Dass mit Plünderungen und Zerstörung der eigenen Nachbarschaft niemandem geholfen sei, hört man, und es klingt vernünftig und besonnen - und geht am Kern des Problems vorbei. Menschen brauchen keinen Grund zum plündern, rauben und morden. Sie brauchen Gründe, es nicht zu tun.
Der beste Grund dafür ist Zukunft, für sich und für seine Kinder. Wer keine lebenswerte Zukunft vor sich sehen kann, hat auch keinen Grund, sich mit irgendwas zurückzuhalten, seine Impulse zu kontrollieren, zu sparen, sich zu bilden und etwas aufzubauen.
Stattdessen wird gelebt, als sei der jeder Tag der letzte, und vor allem für schwarze Männer in den USA ist das leider häufig genug Realität, dass sie Opfer von Polizeibrutalität, Rechtsextremisten, ungerechter Justiz oder Kriminellen und Gangs in ihrer Nachbarschaft werden.
Sozialer Aufstieg wird dadurch erschwert, dass sie oft in Vierteln aufwachsen, wo öffentliche Einrichtungen wie Krankenhäuser, Schulen und (Sicherheits-)Behörden personell und materiell vergleichsweise schlecht ausgestattet sind.
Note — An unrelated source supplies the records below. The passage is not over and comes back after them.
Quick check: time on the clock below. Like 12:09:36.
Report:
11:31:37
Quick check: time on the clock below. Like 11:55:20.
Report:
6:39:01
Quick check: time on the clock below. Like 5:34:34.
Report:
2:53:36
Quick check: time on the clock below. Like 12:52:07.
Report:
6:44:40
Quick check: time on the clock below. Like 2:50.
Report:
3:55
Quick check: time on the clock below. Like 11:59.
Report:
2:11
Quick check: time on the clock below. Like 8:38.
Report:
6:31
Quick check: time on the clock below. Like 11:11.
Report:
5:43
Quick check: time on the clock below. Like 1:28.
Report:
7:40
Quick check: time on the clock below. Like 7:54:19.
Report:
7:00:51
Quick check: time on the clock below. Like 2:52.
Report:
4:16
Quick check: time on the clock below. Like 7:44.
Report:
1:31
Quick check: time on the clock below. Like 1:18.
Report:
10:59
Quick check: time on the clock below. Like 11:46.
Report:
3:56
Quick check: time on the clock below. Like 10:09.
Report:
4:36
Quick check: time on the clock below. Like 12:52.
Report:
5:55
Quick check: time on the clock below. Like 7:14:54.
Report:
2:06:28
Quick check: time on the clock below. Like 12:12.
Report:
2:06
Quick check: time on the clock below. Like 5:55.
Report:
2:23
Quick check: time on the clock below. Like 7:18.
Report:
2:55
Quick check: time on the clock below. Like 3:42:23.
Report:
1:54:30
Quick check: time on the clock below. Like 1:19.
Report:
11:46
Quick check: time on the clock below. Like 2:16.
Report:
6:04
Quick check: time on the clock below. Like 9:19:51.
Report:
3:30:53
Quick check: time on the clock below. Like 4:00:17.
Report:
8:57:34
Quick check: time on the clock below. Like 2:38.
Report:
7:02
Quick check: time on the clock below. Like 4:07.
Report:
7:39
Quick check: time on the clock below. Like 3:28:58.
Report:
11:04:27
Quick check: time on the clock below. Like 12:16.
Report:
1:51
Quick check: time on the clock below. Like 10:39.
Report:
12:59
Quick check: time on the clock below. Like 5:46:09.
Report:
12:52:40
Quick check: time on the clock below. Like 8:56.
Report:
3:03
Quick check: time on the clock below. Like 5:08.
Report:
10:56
Von Chancengleichheit kann keine Rede sein.
Solange die USA nicht massiv Geld in die Hand nehmen, um die Infrastruktur in sozialen Brennpunkten aufzuwerten, wird sich nicht viel ändern. Dazu müsste in aber das Bewusstsein einkehren, dass das Leben kein Wettkampf ist, in dem sich die Verlierer nicht genug angestrengt haben.
Dieses Bewusstsein herrscht leider auch oft in den Köpfen der Unterprivilegierten vor. Wer von Kindheit an von der Mehrheitsgesellschaft behandelt wird, als seien er und seine Familie weniger wert, weil sie eine andere Hautfarbe haben, glaubt es leicht selbst.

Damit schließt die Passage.